Specifically, Bowman was trailing #48.195, a 26-inch, four-pound northern, caught and released November 21, not far from here. It was one of 40 implanted with shotgun shell sized radio transmitters; in the pools above Guttenberg and Bellevue.  Another 680 fish each carry a much less obtrusive ‘floy’ tag, to identify it if recaptured by fisheries workers or caught by anglers in the next three or four years.

“By following these fish year round, we will learn what kind of habitats are important; especially during the winter,” explained Weiss. “A lot of our backwaters are filling in with sediment. If we spend money to dredge some, we want to make sure we do it in the right locations.”

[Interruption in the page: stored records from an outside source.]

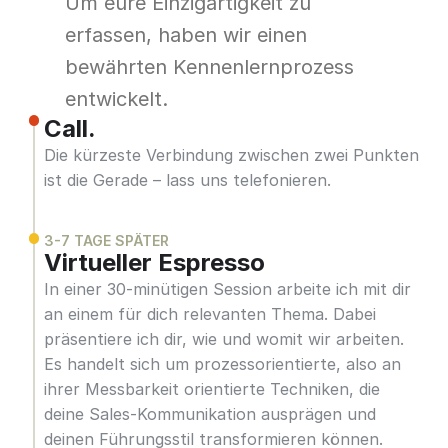
Um eure Einzigartigkeit zu 
erfassen, haben wir einen 
bewährten Kennenlernprozess 
entwickelt.
Call.
Die kürzeste Verbindung zwischen zwei Punkten 
ist die Gerade – lass uns telefonieren.
3-7 TAGE SPÄTER
Virtueller Espresso
In einer 30-minütigen Session arbeite ich mit dir 
an einem für dich relevanten Thema. Dabei 
präsentiere ich dir, wie und womit wir arbeiten. 
Es handelt sich um prozessorientierte, also an 
ihrer Messbarkeit orientierte Techniken, die 
deine Sales-Kommunikation ausprägen und 
deinen Führungsstil transformieren können.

Each pool—upstream from each lock and dam—impounds dozens of shallow backwater lakes, off the main channel. The best ones hold large quantities of bluegills, crappies and other panfish…as well as predators like northern pike. All seek the slower moving water, with adequate oxygen, to make it through winter. Over time, as those backwaters fill in, the habitat deteriorates. Dredging restores them, but at a million bucks a pop–or more–it can’t be done in too many locations.

Catching up with Bowman now, it was time to get the readings. From here, we didn’t need #48.195 anymore. “It took off, as soon as it heard the boat coming,” said Bowman. But he had locked in on the location of the fish…before the disturbance.

“This antenna is directional. Once we locate a fish, we come at it from different angles,” explained Bowman. “When we get right on top of it, we drill a hole and collect data; GPS coordinates, ice thickness, depth of the water below the ice, oxygen readings; even water clarity.”

This four year study looks at distribution of the fish; also age, growth, reproduction and basically their overall abundance.

“We will follow them through warm weather, too,” emphasizes Weiss. “We know in July and August, as the river gets low and the temperatures rise, these northern pike seek out coldwater streams and springs that empty into the Mississippi. We are near the southern edge of the fish’s range. Those cold water refuges might be very important.”

Northern pike are also important many miles from their Upper Mississippi ‘home base.’ Each year as the ice goes out, wild, captured northerns are stripped of eggs and spawned at the DNR’s Guttenberg and Spirit Lake hatcheries. Hundreds of thousands of fry are packed up and shipped across Iowa; to be stocked. Tens of thousands of others are raised to fingerling size and stocked later in the spring.

Many are there for the angler. Most, though, help balance (that is; they eat) populations of game fish; to ensure that no one type gets too large; stunting size structure or availability of others.